Iza, la fille très aimée de Vince et d’Etelka, représente la femme nouvelle créée par le communisme totalitaire qui dirige la Hongrie depuis la fin de la Deuxième Guerre Mondiale. La jeune femme est adulée par ses parents. Elle est belle et intelligente et a réussi ses études de médecine dans d’excellentes conditions. Iza exerce son métier avec compétence, passion et dévouement total. Dès l’enfance, elle a fait preuve d’un caractère affirmé et combatif. Plus tard, elle a participé activement à la résistance antinazie. C’est une femme moderne, athée, libérée des traditions « bourgeoises » que sont les fiançailles, le mariage, les rites. Elle va de l’avant, refuse de s’épancher sur ce qui n’est plus. Dans tous les aspects de sa vie, elle rompt avec le passé, au profit de la modernité. Iza aime ses parents, mais ses manifestations d’amour sont matérielles, soumises à un calendrier. Si elle organise elle-même la vie de sa mère à Budapest, c’est pour lui épargner des soucis matériels, c’est pour son bien, pense-t-elle. Mais la vie ordonnée, structurée, qui ne laisse aucune place au désordre, à l’imprévu, qu’elle offre à Etelka, lui apporte-t-elle pour autant le bonheur ? Quand elle s’en inquiète, Iza est incapable de l’exprimer.
Domokos est amoureux et amant d’Iza, malgré la réserve de la jeune femme. Écrivain officiellement reconnu, il craint les entraves à sa liberté et à sa carrière. À la fois acteur et spectateur des événements qui se déroulent sous ses yeux, craignant d’être happé dans le sillage d’Iza, lui aussi fuira.
Le lapin apprivoisé, Kapitany, symbolise une forme de résistance de ses propriétaires. Pour ces derniers, posséder un animal de compagnie était une des rares formes de liberté dont ils pouvaient profiter dans un régime communiste totalitaire où tout était réglementé et contrôlé.
Ce livre est traduit du hongrois. Son écriture est agréable, le vocabulaire est riche et imagé. La psychologie des personnages est fouillée. L’histoire est conduite avec habileté. Tous les personnages sont attachants. L’attention des lecteurs est soutenue constamment.

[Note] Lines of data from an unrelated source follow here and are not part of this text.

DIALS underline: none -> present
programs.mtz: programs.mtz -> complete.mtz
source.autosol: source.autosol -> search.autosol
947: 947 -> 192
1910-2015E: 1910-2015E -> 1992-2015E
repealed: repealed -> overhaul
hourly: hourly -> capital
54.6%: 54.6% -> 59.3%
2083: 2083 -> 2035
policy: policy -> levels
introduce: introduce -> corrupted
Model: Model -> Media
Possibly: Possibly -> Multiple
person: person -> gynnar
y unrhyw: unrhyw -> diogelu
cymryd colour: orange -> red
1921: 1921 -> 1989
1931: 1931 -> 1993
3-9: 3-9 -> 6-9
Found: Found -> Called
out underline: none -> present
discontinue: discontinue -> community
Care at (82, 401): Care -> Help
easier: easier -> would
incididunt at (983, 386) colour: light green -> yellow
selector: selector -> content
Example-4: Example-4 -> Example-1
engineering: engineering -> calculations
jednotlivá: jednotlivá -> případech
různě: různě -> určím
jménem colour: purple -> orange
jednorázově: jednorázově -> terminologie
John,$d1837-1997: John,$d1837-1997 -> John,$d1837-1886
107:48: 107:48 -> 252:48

Ce roman nous concerne tous. Il décrit des situations et des sentiments que nous avons tous éprouvés en tant qu’enfant de nos parents, que nous vivons en tant que parents ou auxquelles nous seront confrontés un jour. Il nous remémore des situations vécues. À travers le point de vue et le ressenti des personnages du récit, il nous amène à remettre en cause certaines options ou attitudes que nous avons pu avoir dans des circonstances comparables.
Magda SZABO met en scène des personnages qui se laissent conduire par de fortes personnalités, Emmerence dans La Porte (2003), Vince puis Iza dans La Ballade d’Iza. Dans les deux romans, un animal de compagnie, le chien Viola pour le premier, Kapitany dans le second occupent une place symbolique dans le déroulement du récit.
Le livre est publié par les Editions Viviane Hamy. Une précédente traduction du roman est parue en 1967.